TASK PROMPT:
Reproduce the rows below, substituting "upper body" for every occurrence of "torso" and leaving everything else unchanged.

Records from a data source:
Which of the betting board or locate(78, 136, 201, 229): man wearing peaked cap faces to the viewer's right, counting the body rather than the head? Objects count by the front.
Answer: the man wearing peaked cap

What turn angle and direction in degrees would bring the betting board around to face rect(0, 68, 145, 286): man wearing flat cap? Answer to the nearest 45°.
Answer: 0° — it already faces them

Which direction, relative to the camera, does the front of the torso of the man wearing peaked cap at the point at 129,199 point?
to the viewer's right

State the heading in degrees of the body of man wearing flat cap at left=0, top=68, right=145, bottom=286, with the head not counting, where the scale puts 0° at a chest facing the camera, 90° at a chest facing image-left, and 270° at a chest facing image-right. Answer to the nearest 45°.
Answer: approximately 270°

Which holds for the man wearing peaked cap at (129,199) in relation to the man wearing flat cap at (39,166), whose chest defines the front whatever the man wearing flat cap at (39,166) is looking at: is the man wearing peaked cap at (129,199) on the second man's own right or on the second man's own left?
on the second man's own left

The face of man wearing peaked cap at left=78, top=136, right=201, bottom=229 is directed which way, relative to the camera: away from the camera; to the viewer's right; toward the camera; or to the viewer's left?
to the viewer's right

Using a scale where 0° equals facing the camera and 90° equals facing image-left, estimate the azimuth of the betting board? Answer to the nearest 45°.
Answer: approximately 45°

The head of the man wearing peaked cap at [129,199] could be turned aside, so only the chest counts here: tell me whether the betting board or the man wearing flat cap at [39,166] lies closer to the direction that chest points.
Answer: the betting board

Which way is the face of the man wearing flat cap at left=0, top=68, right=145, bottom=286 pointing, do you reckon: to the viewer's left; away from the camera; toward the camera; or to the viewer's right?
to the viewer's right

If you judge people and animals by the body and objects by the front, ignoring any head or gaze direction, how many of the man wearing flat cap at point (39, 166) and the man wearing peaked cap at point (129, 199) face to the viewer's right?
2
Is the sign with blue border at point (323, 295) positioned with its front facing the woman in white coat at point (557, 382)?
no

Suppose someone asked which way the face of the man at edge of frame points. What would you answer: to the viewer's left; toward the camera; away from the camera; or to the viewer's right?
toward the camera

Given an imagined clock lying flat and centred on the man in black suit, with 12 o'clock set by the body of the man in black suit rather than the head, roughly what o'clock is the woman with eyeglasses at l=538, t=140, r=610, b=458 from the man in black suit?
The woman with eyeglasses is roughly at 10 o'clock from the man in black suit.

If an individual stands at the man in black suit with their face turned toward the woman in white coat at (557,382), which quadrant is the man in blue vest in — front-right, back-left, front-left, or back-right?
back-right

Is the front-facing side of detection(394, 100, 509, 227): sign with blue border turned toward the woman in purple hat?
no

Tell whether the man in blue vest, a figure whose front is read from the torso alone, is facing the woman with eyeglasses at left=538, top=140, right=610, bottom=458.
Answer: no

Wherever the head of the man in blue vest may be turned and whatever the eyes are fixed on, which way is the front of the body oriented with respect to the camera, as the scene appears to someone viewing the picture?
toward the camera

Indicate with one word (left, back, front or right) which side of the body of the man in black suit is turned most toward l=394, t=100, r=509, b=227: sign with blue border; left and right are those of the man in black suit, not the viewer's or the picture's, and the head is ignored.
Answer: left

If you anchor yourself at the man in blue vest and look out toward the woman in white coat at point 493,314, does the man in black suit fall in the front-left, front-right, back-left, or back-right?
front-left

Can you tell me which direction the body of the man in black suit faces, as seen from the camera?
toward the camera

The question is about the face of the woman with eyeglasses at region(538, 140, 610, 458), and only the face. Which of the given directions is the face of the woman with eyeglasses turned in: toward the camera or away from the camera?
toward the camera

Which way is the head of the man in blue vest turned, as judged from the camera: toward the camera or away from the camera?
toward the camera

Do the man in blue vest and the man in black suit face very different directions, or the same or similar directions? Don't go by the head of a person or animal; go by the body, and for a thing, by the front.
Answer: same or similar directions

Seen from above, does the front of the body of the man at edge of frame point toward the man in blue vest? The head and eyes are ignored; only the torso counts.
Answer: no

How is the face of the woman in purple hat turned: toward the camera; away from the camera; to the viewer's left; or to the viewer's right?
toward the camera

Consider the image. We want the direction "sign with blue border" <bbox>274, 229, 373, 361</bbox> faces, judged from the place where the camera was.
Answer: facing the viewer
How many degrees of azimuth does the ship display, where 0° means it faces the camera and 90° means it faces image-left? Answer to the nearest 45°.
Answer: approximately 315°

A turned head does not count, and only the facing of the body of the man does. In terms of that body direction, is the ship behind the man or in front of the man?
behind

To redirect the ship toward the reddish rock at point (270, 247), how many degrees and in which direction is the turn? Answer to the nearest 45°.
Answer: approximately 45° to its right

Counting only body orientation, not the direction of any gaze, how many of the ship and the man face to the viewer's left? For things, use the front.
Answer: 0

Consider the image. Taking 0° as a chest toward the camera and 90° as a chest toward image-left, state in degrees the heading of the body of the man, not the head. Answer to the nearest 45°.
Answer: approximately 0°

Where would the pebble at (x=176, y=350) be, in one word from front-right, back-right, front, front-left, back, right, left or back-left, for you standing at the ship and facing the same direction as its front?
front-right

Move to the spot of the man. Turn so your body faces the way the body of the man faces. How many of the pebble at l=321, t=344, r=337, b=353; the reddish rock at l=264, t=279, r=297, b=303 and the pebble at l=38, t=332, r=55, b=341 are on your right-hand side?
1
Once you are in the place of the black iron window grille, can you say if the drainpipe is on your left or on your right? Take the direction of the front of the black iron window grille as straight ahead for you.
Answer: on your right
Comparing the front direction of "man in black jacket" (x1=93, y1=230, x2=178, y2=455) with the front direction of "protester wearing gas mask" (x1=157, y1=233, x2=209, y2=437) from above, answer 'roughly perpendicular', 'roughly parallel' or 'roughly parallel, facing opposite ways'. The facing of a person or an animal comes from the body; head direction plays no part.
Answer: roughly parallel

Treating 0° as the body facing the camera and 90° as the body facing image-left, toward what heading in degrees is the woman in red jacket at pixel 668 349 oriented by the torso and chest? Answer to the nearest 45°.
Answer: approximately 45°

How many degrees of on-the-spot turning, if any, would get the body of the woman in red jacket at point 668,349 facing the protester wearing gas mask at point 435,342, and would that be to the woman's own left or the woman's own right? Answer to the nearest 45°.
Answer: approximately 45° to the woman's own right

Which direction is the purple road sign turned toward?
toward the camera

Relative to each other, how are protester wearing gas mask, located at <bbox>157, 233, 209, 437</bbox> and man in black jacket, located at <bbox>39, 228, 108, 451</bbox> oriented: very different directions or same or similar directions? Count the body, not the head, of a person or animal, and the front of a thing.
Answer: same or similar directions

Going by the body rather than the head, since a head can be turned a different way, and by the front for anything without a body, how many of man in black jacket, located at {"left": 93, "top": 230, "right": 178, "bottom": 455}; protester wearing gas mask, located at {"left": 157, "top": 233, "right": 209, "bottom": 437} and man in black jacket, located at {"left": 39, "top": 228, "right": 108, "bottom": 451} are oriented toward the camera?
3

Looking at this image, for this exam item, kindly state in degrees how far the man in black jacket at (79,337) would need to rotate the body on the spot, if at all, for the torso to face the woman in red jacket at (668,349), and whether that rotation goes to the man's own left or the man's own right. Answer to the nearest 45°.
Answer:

EXERCISE RESPONSE:
Which of the betting board or locate(78, 136, 201, 229): man wearing peaked cap faces to the viewer's right, counting the body rather than the head? Objects count by the front.
Answer: the man wearing peaked cap

What turn angle and direction in degrees would bring the betting board around to face rect(0, 68, 145, 286): man wearing flat cap? Answer to the nearest 45°.
Answer: 0° — it already faces them

Which direction, relative to the camera, does the front of the upper body of the man wearing peaked cap at the point at 129,199 point?
to the viewer's right

State the heading in degrees of the body of man wearing flat cap at left=0, top=68, right=145, bottom=286, with the head not counting, where the scale puts 0° at a chest facing the camera, 90° at a chest facing image-left, and 270° at a chest facing image-right. Answer to the nearest 45°.
Answer: approximately 270°

Which holds for the man wearing peaked cap at (129,199) in relation to the man wearing flat cap at (39,166), whose chest defines the front whatever the man wearing flat cap at (39,166) is looking at: is the man wearing peaked cap at (129,199) on the second man's own right or on the second man's own left?
on the second man's own left

The face of man wearing peaked cap at left=78, top=136, right=201, bottom=229 is directed which way, relative to the camera: away from the camera; to the viewer's right; toward the camera; or to the viewer's left?
to the viewer's right

Using a scale where 0° equals facing the camera and 90° equals facing image-left, estimate the azimuth of the betting board? Answer to the nearest 45°.
Answer: approximately 45°

The head of the man wearing peaked cap at [129,199] could be turned aside, so only the chest counts here: tell me whether the betting board or the man wearing flat cap at [39,166] lies closer to the direction that chest points.
Answer: the betting board

Which way is the face of the man wearing flat cap at left=0, top=68, right=145, bottom=286 pointing, do you reckon: to the viewer's left; away from the camera; toward the camera; or to the viewer's right?
to the viewer's right

If you judge people and animals by the body and objects by the front, ignoring any head or gaze direction, how many of the man wearing flat cap at point (39, 166) and the man wearing peaked cap at point (129, 199) face to the viewer's right?
2
Is the sign with blue border at point (323, 295) positioned with its front facing the woman in white coat at point (557, 382)?
no

Suppose someone asked which way the face of the man at edge of frame points. What would you answer: to the viewer's left; toward the camera; away from the camera; or to the viewer's right?
toward the camera

Given an imagined clock lying flat and centred on the man in black suit, with 12 o'clock set by the body of the man in black suit rather than the head, roughly what o'clock is the woman with eyeglasses at l=538, t=140, r=610, b=458 from the man in black suit?
The woman with eyeglasses is roughly at 10 o'clock from the man in black suit.

If an individual stands at the man in black suit with their face turned toward the woman in white coat at (557,382), which quadrant is the man in blue vest in — front-right, back-left, front-left, or back-right?
back-right

Is the front-facing side of detection(394, 100, 509, 227): sign with blue border turned toward the woman in purple hat?
no

Tell whether the man in blue vest, a figure whose front is read from the upper body alone, is facing the woman with eyeglasses at left=538, top=140, right=610, bottom=458.
Answer: no

Wherever the head of the man in blue vest may be turned and whatever the eyes are fixed on, which way is the front of the body oriented with respect to the camera, as the scene appears to someone viewing the picture?
toward the camera

Indicate with one word (left, back, front or right) which side of the body of the man in black suit is turned most toward l=394, t=100, r=509, b=227: sign with blue border; left and right are those of the man in black suit, not the viewer's or the picture's, and the head is ignored.
Answer: left

If you anchor yourself at the man in blue vest and look out toward the woman in white coat at point 493,314, does the man in black suit fall in the front-left, front-right, back-left, or back-right?
front-left

Can you tell me which direction the body of the man in black suit faces, as seen from the camera?
toward the camera

The question is about the face of the woman with eyeglasses at region(538, 140, 610, 458), and only the face. Which of the given directions is the face of the woman with eyeglasses turned in: toward the camera or away from the camera?
toward the camera

Which way is the head of the man in blue vest turned, as judged from the camera: toward the camera or away from the camera?
toward the camera

Do the man in blue vest and the man in black suit face very different directions, or the same or similar directions? Don't go by the head of a person or animal; go by the body, and for a thing, by the front.
Answer: same or similar directions

Seen from above, does the front of the body of the man at edge of frame point toward the man in blue vest? The head and eyes are ignored; only the upper body counts.
Answer: no

How is the face of the woman in purple hat turned: toward the camera; away from the camera; to the viewer's left; or to the viewer's right?
toward the camera

Consider the image. We want the direction "sign with blue border" <bbox>274, 229, 373, 361</bbox> faces, judged from the place where the camera was.
Answer: facing the viewer
How many degrees of azimuth does the ship display, where 0° means it faces the camera and 90° means it faces image-left? Answer to the nearest 45°.
Answer: approximately 315°

A turned head does not count, and only the facing of the body of the man does. In terms of that body direction, is the ship behind the man or in front of the man?
behind

To redirect the ship toward the reddish rock at point (270, 247), how many degrees and in which direction is the turn? Answer to the nearest 45°.
Answer: approximately 45° to its right

Counting only body orientation, not the direction of any gaze, how many of the ship and the man face to the viewer's left? For things, use the front.
Answer: 0

Consider the image. Taking 0° as a chest toward the camera and 90° as a chest toward image-left, state in degrees the heading of the body of the man, not the head. Answer to the nearest 45°.
Answer: approximately 0°

Where would the pebble at (x=176, y=350) be, in one word from front-right, back-right, front, front-left, back, right, left or back-left, for you standing at the ship and facing the same direction as its front?
front-right

Move to the spot of the man. Turn so your body faces the way the body of the man faces. How many of the pebble at l=321, t=344, r=337, b=353; the reddish rock at l=264, t=279, r=297, b=303 and the pebble at l=38, t=332, r=55, b=341 are on your right-hand side?
1
Once you are in the place of the black iron window grille, can you say if the drainpipe is on your left or on your right? Take the direction of the front of the black iron window grille as straight ahead for you.
Answer: on your right
Comparing the front direction of "man in black jacket" (x1=93, y1=230, x2=178, y2=455) with the front direction of "protester wearing gas mask" (x1=157, y1=233, x2=209, y2=437) from above, answer 'roughly perpendicular', 'roughly parallel' or 'roughly parallel, facing opposite ways'. The facing of a person or an animal comes from the body; head direction plays no part.
Answer: roughly parallel

Treating 0° as the body facing the camera and 90° as the body facing image-left, toward what heading in degrees is the woman in red jacket at pixel 668 349 oriented by the upper body and chest? Answer to the nearest 45°.
Answer: approximately 45°

How many degrees of on-the-spot turning, if any, would get the body of the woman in red jacket at point 668,349 facing the protester wearing gas mask at point 435,342, and would that be to the woman's own left or the woman's own right? Answer to the nearest 45°.
Answer: approximately 45° to the woman's own right

Which direction is the purple road sign turned toward?
toward the camera

Relative to each other, how are protester wearing gas mask, located at <bbox>157, 233, 209, 437</bbox> and man in black jacket, located at <bbox>39, 228, 108, 451</bbox> oriented: very different directions or same or similar directions? Count the body, not the head, of a person or animal, and the front of a thing.
Answer: same or similar directions

Going by the body rather than the head, since a head can be turned a different way, and by the front for anything without a body, how many of man in black jacket, located at {"left": 93, "top": 230, "right": 178, "bottom": 455}; protester wearing gas mask, located at {"left": 157, "top": 233, "right": 209, "bottom": 437} and man in black jacket, located at {"left": 39, "top": 228, "right": 108, "bottom": 451} are oriented toward the camera?
3

Looking at this image, for this exam item, kindly state in degrees how far the man in black jacket at (79,337) would need to rotate the body on the spot, if at all, for the upper body to face the woman in red jacket at (668,349), and whether that rotation goes to the man's own left or the man's own right. Answer to the nearest 45°.
Answer:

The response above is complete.